🤖 AI Summary
This work addresses the challenge of integrating offline data with online learning in stochastic linear bandits by proposing a novel algorithm that initially leverages offline data to form a prior and subsequently enhances online exploration in an adaptive manner, dynamically balancing the contributions of both sources. Within the structured linear bandit setting, the method is the first to simultaneously outperform purely online and purely offline strategies, achieving a sublinear regret bound with respect to the optimal action. Notably, the regret decreases as the amount of offline data increases. Theoretical analysis establishes a rigorous upper bound on regret, and extensive experiments demonstrate that the proposed approach significantly outperforms existing baselines across various settings.
📝 Abstract
We study online learning with an additional offline dataset in the stochastic linear bandit setting. Although this problem arises frequently in practice, the offline-to-online tradeoff remains poorly understood in structured environments.

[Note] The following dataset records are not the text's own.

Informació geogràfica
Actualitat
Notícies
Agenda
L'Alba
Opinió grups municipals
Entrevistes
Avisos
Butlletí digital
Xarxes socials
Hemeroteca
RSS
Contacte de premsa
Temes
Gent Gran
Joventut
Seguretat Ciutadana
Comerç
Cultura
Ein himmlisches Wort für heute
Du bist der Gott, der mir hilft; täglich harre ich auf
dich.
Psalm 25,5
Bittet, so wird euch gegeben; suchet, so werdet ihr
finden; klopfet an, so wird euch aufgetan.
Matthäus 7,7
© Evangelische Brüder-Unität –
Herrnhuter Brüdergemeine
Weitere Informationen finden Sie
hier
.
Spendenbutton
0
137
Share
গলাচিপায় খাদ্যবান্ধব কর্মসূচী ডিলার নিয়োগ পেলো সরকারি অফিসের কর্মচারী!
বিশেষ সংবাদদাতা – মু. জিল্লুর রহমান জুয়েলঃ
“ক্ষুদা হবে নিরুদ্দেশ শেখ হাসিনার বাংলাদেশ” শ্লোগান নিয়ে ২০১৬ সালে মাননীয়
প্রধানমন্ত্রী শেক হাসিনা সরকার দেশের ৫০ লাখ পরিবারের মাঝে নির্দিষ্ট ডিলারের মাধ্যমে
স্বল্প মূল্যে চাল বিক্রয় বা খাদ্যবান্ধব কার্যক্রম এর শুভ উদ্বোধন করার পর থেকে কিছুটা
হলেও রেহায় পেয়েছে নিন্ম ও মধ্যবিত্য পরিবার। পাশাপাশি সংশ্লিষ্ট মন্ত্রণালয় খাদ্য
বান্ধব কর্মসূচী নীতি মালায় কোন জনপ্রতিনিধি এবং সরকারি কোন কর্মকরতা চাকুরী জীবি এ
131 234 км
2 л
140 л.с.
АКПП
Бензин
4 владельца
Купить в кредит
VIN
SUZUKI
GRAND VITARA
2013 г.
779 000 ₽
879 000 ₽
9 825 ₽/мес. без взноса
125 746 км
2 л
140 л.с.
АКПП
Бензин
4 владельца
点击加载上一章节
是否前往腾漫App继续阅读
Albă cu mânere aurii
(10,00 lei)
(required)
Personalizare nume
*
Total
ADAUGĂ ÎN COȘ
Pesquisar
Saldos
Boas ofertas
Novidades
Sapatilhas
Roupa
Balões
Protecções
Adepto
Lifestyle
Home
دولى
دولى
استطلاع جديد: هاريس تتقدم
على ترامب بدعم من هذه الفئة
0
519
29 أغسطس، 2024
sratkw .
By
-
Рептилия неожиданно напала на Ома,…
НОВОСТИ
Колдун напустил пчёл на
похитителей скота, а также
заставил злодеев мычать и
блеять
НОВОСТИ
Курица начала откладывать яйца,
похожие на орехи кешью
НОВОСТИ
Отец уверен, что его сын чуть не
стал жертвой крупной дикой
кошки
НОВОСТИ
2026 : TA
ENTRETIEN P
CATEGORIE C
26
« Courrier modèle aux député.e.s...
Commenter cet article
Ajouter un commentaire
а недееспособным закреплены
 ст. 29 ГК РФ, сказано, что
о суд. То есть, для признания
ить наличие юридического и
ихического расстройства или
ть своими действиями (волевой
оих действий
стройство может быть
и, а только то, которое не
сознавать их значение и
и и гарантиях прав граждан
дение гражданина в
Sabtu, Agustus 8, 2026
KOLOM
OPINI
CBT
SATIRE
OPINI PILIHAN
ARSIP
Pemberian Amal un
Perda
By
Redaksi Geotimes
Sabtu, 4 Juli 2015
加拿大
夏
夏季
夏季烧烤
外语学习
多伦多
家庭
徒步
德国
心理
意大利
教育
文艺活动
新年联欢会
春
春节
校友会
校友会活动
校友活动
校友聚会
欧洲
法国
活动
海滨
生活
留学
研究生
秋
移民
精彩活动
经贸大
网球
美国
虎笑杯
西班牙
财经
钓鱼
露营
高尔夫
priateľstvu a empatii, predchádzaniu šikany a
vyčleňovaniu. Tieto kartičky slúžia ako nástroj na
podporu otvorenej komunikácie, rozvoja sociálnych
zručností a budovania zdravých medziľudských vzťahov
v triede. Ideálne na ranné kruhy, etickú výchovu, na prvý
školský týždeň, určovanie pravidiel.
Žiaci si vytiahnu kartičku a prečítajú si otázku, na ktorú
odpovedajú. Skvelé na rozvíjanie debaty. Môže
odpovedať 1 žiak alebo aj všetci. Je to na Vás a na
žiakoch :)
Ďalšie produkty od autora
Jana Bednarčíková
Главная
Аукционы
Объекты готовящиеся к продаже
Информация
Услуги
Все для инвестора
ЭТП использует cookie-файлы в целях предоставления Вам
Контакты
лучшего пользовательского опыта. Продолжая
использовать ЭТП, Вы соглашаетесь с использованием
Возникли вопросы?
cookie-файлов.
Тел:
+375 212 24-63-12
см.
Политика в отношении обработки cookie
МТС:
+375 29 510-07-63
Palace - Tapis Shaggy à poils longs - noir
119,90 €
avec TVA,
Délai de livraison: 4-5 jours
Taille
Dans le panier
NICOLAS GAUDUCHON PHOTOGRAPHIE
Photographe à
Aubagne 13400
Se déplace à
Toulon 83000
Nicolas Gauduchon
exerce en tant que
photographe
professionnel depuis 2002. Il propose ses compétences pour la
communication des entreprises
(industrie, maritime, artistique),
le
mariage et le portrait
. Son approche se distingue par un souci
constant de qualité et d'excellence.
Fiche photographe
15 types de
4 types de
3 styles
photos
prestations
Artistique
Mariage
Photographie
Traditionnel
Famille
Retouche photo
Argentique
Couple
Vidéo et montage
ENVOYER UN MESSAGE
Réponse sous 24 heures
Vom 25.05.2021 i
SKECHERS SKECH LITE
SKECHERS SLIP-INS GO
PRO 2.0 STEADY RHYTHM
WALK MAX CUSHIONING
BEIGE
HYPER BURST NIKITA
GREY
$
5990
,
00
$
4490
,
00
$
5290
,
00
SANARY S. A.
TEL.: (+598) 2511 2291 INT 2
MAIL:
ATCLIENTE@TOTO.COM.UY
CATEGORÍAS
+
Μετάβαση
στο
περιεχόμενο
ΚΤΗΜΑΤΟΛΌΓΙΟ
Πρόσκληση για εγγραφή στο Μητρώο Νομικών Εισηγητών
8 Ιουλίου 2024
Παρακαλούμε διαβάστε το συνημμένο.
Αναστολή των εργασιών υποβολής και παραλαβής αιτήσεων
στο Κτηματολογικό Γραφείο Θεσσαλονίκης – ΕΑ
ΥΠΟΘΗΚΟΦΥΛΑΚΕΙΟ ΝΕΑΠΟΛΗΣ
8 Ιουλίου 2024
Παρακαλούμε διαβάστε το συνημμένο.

We propose a linear bandit algorithm that balances this tradeoff: it relies on offline data during early rounds, and increasingly favors exploration as the horizon grows. We establish regret bounds showing that our method is simultaneously competitive with both purely online and purely offline solutions. In particular, it achieves sublinear regret relative to the optimal action in the number of online interactions, while its regret relative to an offline reference decreases as the number of offline samples grows. Empirical results further demonstrate its effectiveness across various problem parameters.